Table 1 summarizes the involvement of females in OSS projects. The percentage of females range from 3.4% to 5.8% which is drastically less than the average numbers presented in the annual report of GitHub [6]. When normalizing these numbers by genders, we noticed that women contribute slightly less than men except for the Moby project where women outperform (20.08% vs. 18.73% for men). Apparently, in the Angular.js project, the productivity of men is two times higher than women in terms of commits (2.79% vs. 5.86%). Similarly, we report on the difference of productivity for other projects (Moby = 0.9; Rails = 2.3; Django = 2.9; ElasticSearch = 1.6; TenserFlow = 1.4).

Moreover, Table 4 shows the evolution of the activity related to both genders (due to lack of space, we report data only for Angular.js). Although OSS projects keep attracting both genders, the number of active contributors (i.e., committing and commenting) decreases proportionally for both genders.

figure c
Table 4. Activity evolution. Example of Angulat.Js project.

6 Threats to Validity

This section discusses the threats that might have affected our findings, and how we have alleviated these threats.

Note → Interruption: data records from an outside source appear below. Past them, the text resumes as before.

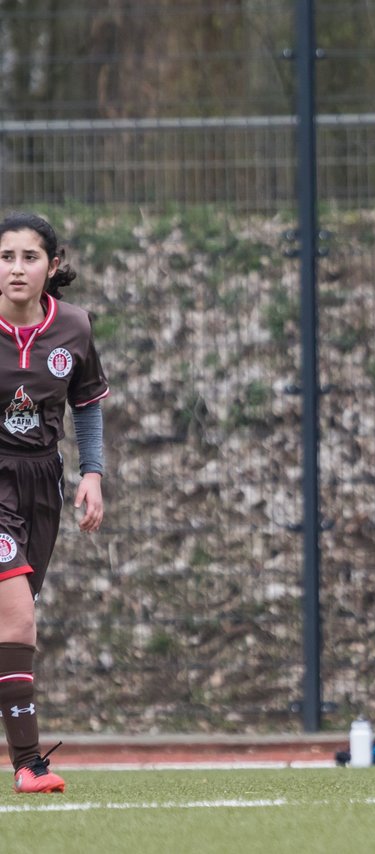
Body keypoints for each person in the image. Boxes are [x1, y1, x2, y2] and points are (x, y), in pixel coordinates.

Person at [0, 213, 110, 793]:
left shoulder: (74, 328)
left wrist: (92, 473)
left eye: (29, 257)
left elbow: (87, 405)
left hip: (42, 483)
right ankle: (29, 764)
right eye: (6, 257)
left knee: (9, 628)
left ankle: (24, 760)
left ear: (53, 264)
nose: (16, 268)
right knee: (18, 615)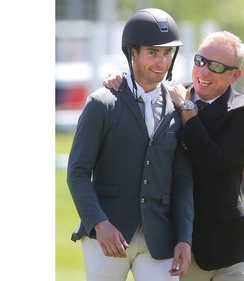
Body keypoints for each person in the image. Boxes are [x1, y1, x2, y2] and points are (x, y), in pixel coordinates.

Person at [104, 30, 244, 281]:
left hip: (229, 249)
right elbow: (141, 90)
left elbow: (213, 161)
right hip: (179, 244)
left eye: (216, 66)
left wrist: (187, 110)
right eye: (200, 61)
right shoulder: (171, 97)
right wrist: (120, 80)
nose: (204, 71)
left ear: (235, 75)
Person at [67, 8, 194, 281]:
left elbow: (183, 179)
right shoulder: (101, 103)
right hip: (107, 236)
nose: (162, 61)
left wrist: (184, 238)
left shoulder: (177, 106)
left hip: (159, 239)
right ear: (132, 53)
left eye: (167, 53)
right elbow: (77, 172)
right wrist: (99, 224)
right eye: (153, 52)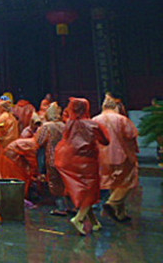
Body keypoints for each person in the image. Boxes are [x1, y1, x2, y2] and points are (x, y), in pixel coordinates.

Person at [54, 97, 110, 235]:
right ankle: (78, 219)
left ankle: (94, 221)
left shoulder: (69, 124)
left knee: (84, 190)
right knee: (91, 190)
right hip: (85, 161)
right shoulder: (92, 124)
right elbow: (106, 141)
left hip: (65, 159)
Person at [93, 94, 139, 222]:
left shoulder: (95, 119)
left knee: (114, 182)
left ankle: (120, 213)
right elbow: (131, 135)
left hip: (102, 157)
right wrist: (135, 150)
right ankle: (112, 203)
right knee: (127, 181)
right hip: (121, 155)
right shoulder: (121, 119)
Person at [35, 102, 68, 215]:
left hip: (52, 157)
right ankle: (71, 206)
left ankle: (61, 207)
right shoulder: (64, 125)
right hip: (66, 157)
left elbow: (39, 141)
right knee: (66, 181)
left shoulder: (47, 126)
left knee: (55, 182)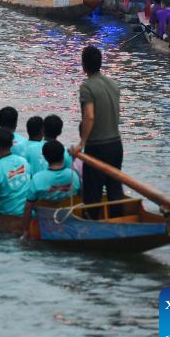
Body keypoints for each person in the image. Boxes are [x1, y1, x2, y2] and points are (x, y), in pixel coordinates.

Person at [72, 45, 124, 218]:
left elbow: (89, 116)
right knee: (114, 187)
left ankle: (92, 222)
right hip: (116, 145)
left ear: (83, 65)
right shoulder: (113, 84)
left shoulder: (86, 87)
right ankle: (119, 221)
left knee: (92, 191)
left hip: (98, 147)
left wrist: (82, 143)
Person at [22, 141, 81, 237]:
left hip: (45, 224)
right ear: (63, 155)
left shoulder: (37, 179)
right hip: (70, 222)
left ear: (45, 157)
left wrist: (25, 231)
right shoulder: (73, 175)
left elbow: (28, 207)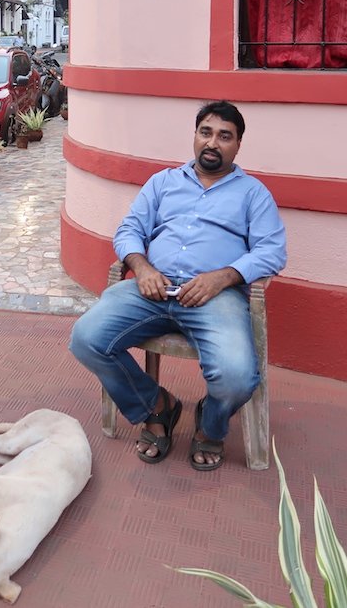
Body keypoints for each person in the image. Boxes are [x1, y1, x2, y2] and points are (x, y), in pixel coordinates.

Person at [69, 101, 286, 471]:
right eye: (206, 132)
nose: (212, 143)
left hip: (214, 298)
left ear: (238, 145)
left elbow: (273, 251)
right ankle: (158, 407)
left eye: (224, 136)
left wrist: (224, 276)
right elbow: (129, 231)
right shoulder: (163, 183)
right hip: (152, 291)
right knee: (86, 338)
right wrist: (142, 267)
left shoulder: (253, 194)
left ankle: (210, 425)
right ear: (195, 136)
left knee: (236, 377)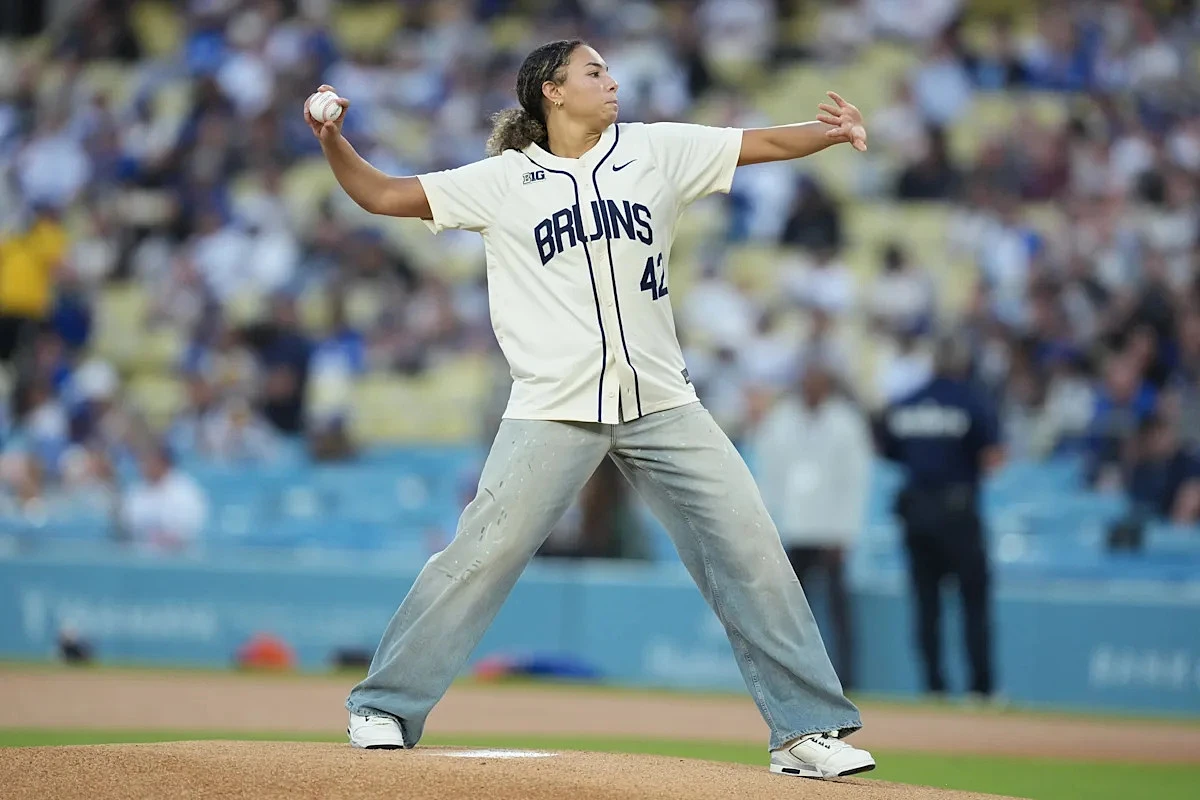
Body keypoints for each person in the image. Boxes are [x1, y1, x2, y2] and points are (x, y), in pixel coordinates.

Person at [308, 39, 874, 779]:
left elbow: (758, 141)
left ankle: (805, 731)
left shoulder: (654, 150)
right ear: (551, 91)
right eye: (594, 72)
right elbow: (382, 195)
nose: (612, 83)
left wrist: (825, 132)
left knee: (752, 548)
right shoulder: (504, 182)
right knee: (483, 555)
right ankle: (382, 705)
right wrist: (333, 140)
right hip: (554, 405)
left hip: (663, 401)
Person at [879, 335, 1004, 701]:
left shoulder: (906, 403)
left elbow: (891, 452)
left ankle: (934, 688)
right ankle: (981, 690)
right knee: (973, 601)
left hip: (916, 513)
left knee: (926, 604)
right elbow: (993, 457)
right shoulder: (972, 402)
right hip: (959, 512)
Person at [752, 362, 873, 691]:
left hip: (829, 531)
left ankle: (846, 680)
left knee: (837, 613)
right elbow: (769, 474)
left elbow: (855, 482)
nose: (810, 389)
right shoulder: (782, 419)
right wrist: (768, 524)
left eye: (817, 382)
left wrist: (844, 532)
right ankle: (787, 677)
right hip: (792, 527)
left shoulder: (845, 422)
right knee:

Threats to Internal Validity concern alternative factors that could have influenced our results. This exploratory study might suffer from at least the similar threats that other studies using GitHub Data do [21] related to possible issues with data gathering and the missing of validation. We believe that using a large amount of data mitigates this threat. Another threat relates to the accuracy of gender prediction. Various approaches and tools to infer gender based on names and countries have been proposed in the literature [4, 22, 23]. Most of these tools rely on English names stored in databases. However, these heuristics have not been yet empirically validated with GitHub data. We tried three tools [4, 14, 15], and found that each has strengths and drawbacks. We used Namsor, a commercial tool with the assumption that it provide the most accurate results. We also assume the gender is a binary attribute.

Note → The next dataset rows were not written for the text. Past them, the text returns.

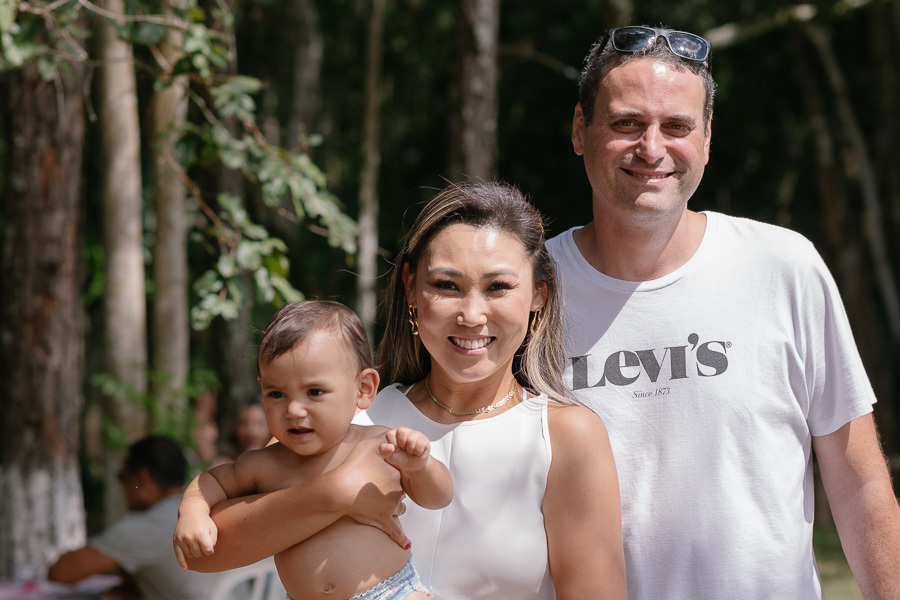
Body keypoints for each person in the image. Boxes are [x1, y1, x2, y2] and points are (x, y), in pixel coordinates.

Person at [545, 25, 900, 600]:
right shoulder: (527, 291)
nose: (652, 149)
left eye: (677, 126)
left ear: (707, 139)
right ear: (581, 130)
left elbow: (859, 485)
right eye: (627, 123)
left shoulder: (782, 266)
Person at [180, 182, 627, 600]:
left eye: (498, 287)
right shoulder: (343, 415)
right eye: (447, 285)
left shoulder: (566, 436)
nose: (471, 315)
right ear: (412, 287)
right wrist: (335, 492)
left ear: (538, 296)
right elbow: (207, 552)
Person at [173, 300, 453, 600]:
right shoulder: (264, 463)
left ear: (364, 389)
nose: (293, 409)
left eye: (314, 392)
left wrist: (421, 467)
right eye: (276, 394)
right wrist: (193, 510)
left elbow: (439, 497)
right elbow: (211, 481)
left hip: (392, 592)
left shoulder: (378, 445)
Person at [48, 435, 224, 600]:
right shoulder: (203, 507)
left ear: (143, 479)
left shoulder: (145, 526)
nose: (123, 488)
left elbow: (60, 573)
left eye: (122, 477)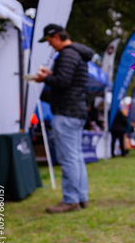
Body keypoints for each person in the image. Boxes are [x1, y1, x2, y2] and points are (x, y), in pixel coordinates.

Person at [35, 24, 93, 213]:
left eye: (50, 40)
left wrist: (44, 78)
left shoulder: (67, 54)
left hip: (66, 111)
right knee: (76, 157)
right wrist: (52, 75)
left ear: (57, 36)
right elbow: (68, 79)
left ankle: (70, 199)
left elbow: (63, 82)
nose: (50, 45)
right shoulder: (78, 54)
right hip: (76, 111)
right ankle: (81, 197)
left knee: (69, 158)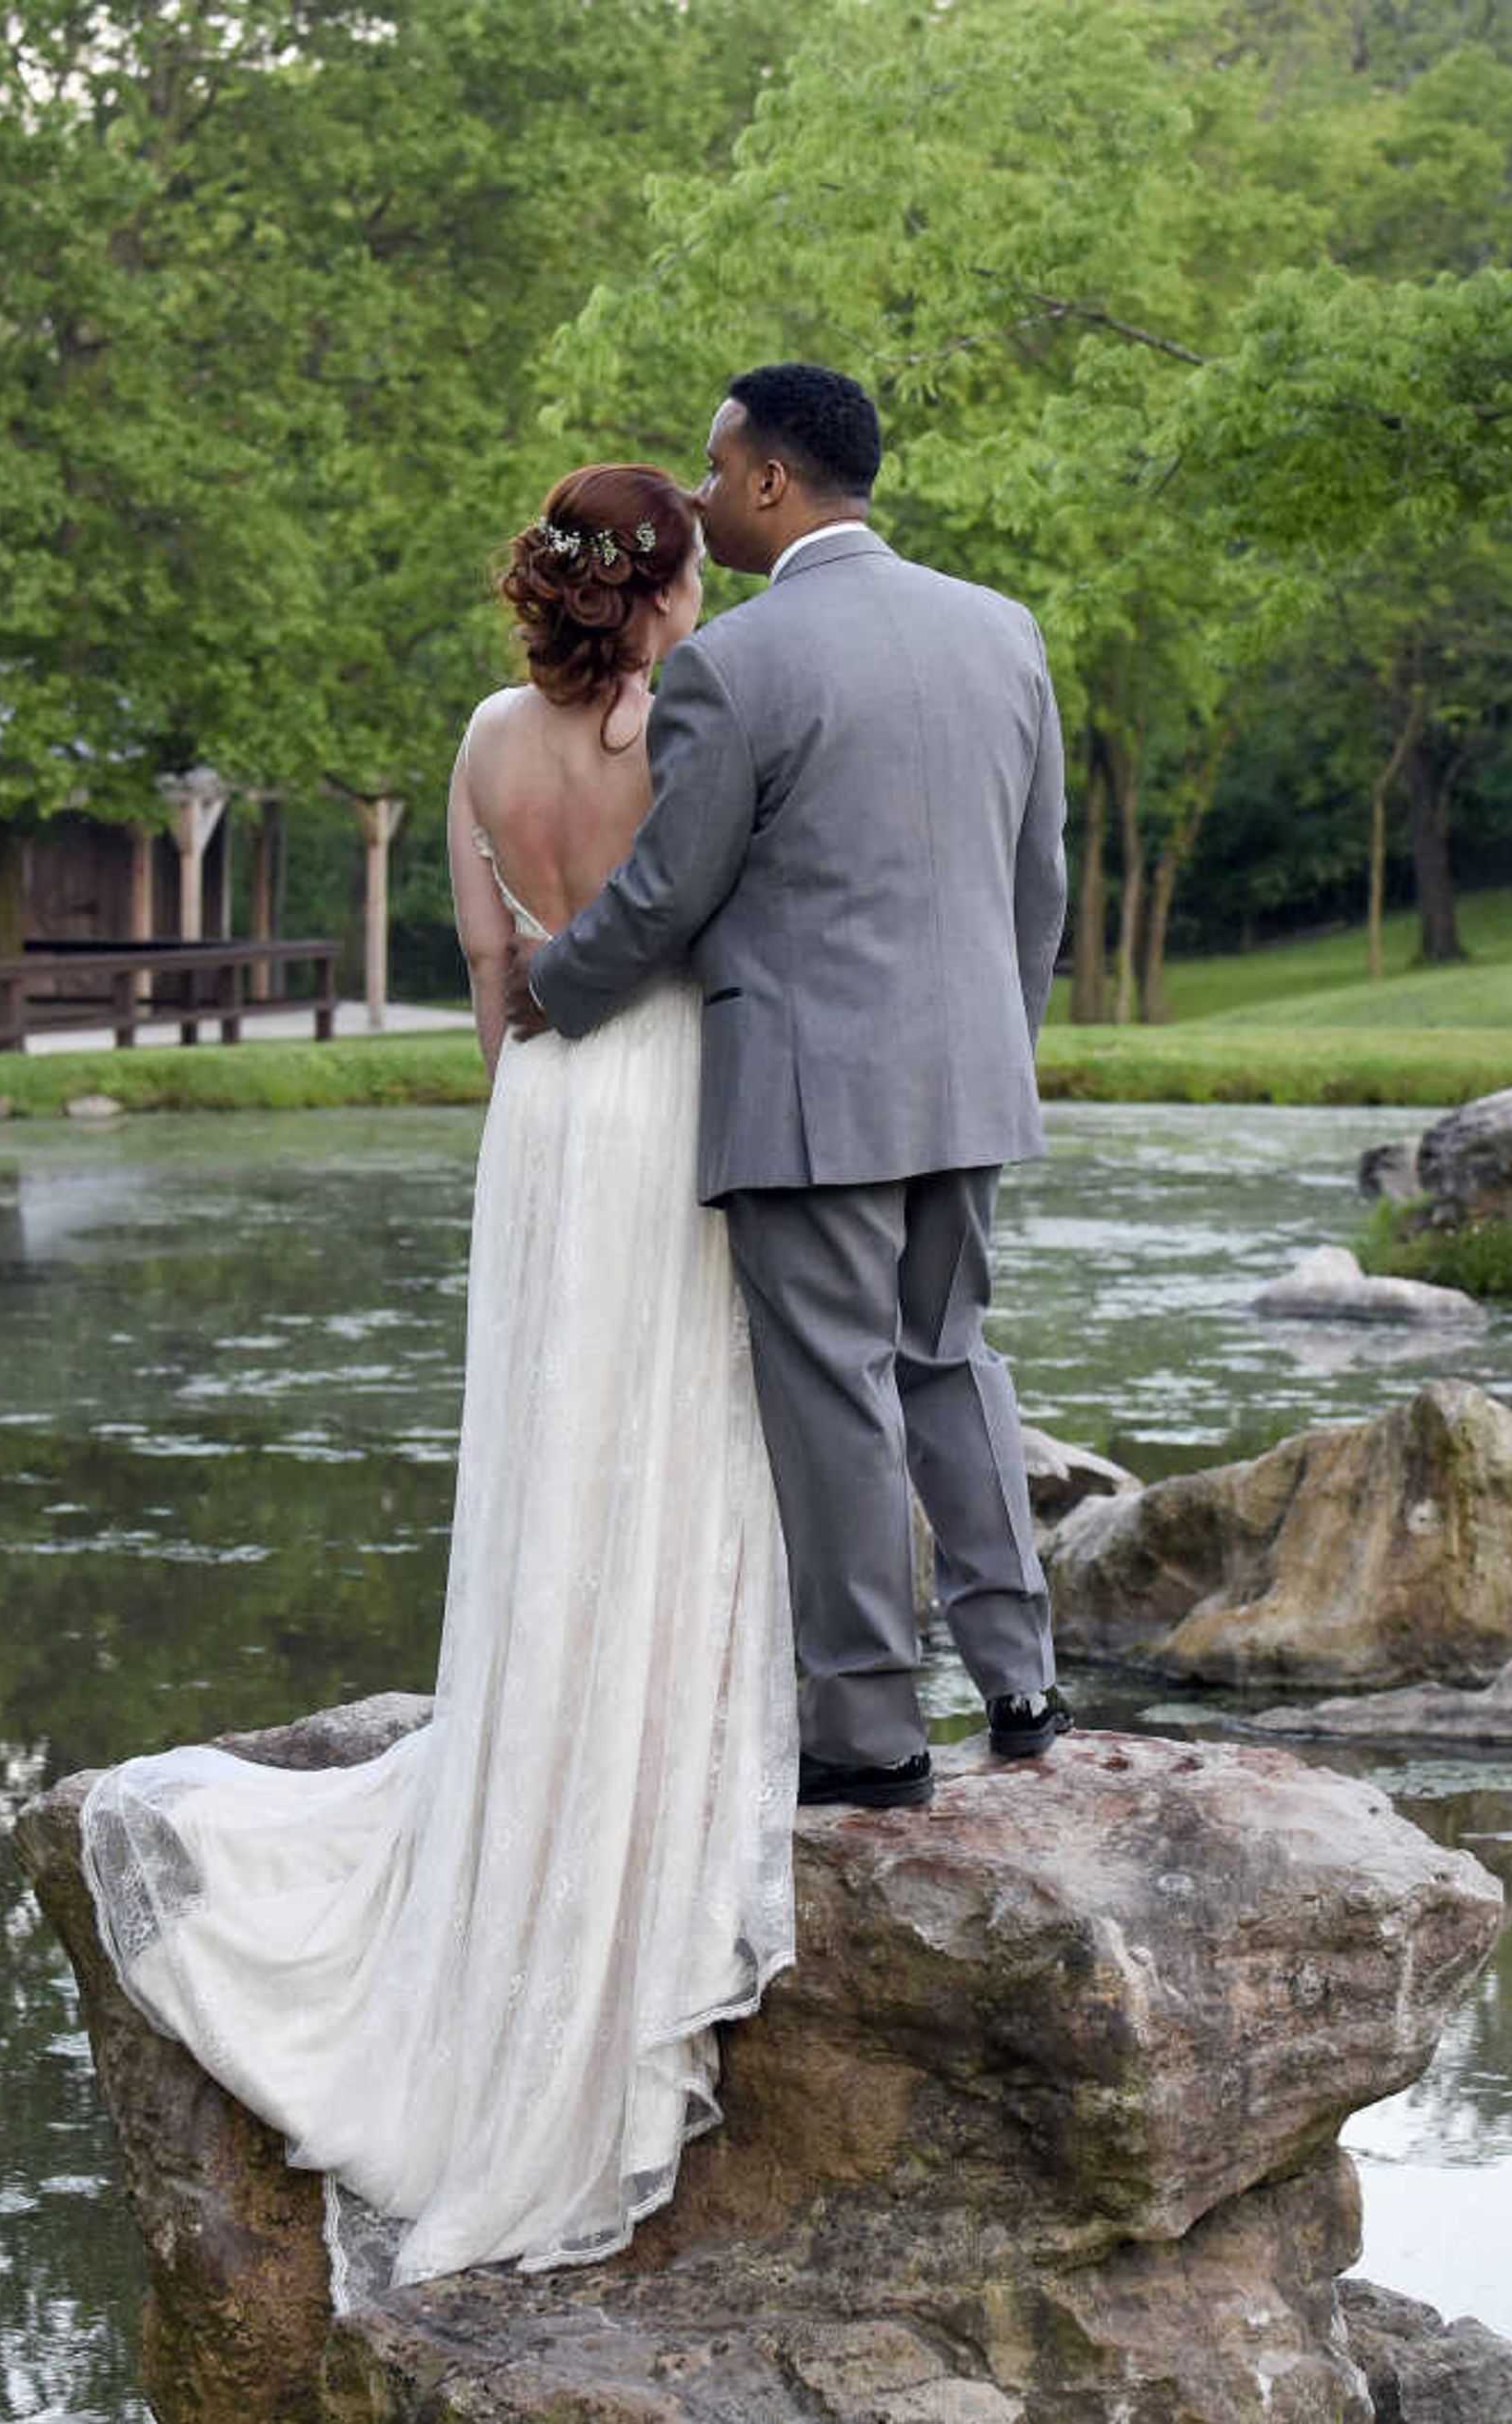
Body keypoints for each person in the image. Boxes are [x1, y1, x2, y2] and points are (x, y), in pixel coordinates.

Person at [77, 463, 797, 2292]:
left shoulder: (485, 739)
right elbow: (710, 936)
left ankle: (540, 1747)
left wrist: (523, 1125)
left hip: (542, 1119)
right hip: (657, 1094)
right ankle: (636, 1769)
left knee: (559, 1443)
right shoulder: (688, 723)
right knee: (667, 1439)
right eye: (696, 573)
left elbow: (494, 967)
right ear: (658, 589)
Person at [515, 363, 1071, 1811]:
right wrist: (996, 1045)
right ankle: (1023, 1681)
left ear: (769, 481)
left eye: (714, 472)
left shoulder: (735, 668)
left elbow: (669, 894)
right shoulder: (1004, 633)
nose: (698, 500)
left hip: (812, 1095)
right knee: (951, 1361)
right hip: (971, 1076)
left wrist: (552, 982)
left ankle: (871, 1731)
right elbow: (1040, 885)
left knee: (836, 1400)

Threats to construct validity consider the agreement between a theoretical concept and a specific measuring procedure. One threat considers the intrinsic blind spots when investigating consecutive snapshots of a dynamic social network over time-stamps (years). Indeed, there is no way to ensure that years are the “optimal” time-stamps to represent the snapshots of our social networks in order to capture the evolvement and interaction between nodes (contributors). Therefore, tracking a community evolution in such a constraint can yield evolving observations in a non-consecutive way. Furthermore, some important events (e.g., major releases, vision changes, etc.) that communities may undergo across time-stamps will not be detected and will be difficult to predict.

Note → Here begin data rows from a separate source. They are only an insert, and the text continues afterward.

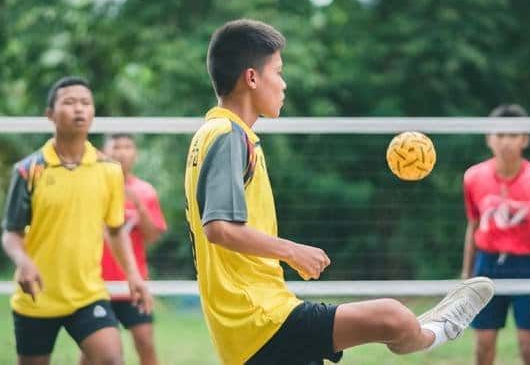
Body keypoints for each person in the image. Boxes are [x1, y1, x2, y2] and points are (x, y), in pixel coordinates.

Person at [184, 19, 495, 365]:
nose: (284, 84)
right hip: (257, 318)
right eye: (278, 72)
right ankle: (438, 330)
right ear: (252, 78)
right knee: (391, 317)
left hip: (252, 323)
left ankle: (420, 332)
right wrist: (292, 251)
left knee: (392, 320)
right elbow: (219, 228)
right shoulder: (228, 134)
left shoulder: (217, 134)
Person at [1, 77, 153, 365]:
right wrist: (24, 262)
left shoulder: (109, 170)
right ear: (50, 115)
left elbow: (116, 229)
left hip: (87, 295)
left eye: (85, 103)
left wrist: (133, 275)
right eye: (69, 102)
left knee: (111, 359)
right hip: (37, 298)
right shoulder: (28, 170)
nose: (79, 109)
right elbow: (11, 233)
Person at [461, 104, 530, 365]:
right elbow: (473, 227)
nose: (506, 142)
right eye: (499, 134)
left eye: (513, 135)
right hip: (487, 265)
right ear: (489, 138)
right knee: (483, 346)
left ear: (525, 139)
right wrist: (465, 276)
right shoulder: (473, 178)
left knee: (528, 346)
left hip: (529, 268)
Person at [80, 134, 167, 365]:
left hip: (132, 284)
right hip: (95, 284)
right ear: (104, 151)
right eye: (115, 146)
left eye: (127, 146)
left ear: (135, 153)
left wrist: (138, 205)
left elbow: (152, 237)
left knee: (145, 343)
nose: (121, 152)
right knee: (91, 353)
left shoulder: (145, 191)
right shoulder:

Threats to external validity relate to the generalization of our findings. We only considered six OSS projects from GitHub. Thus, we cannot assume a generalization to all projects hosted on GitHub or other platforms such as GitLab and Bitbucket, even though there is no inherent reason why they would be biased.

7 Conclusion

We have used SNA approach to study gender diversity within six GitHub communities. We first examined the position of both genders within social networks and their interactions and found that females are spread over the overall network including Core and Peripheral members. Next, we tracked back the evolvement of the upper quartile of the female developers that contribute the most according to the: number of commits, comments, and Pull Request. We found that there is no statistical difference regarding the performance cross-gender except for the project Moby. Finally, even if females are underrepresented in OSS communities, they contribute in building a sustainable collaborative social capital for open software.

The results of this study motivate further fine-grained analysis of female’s implication in OSS that will (i) investigate the quality of work in terms of introduced bugs or complexity; (ii) explore further socio-technical interactions of women to understand the value of their contributions; (iii) characterize projects attractiveness for women.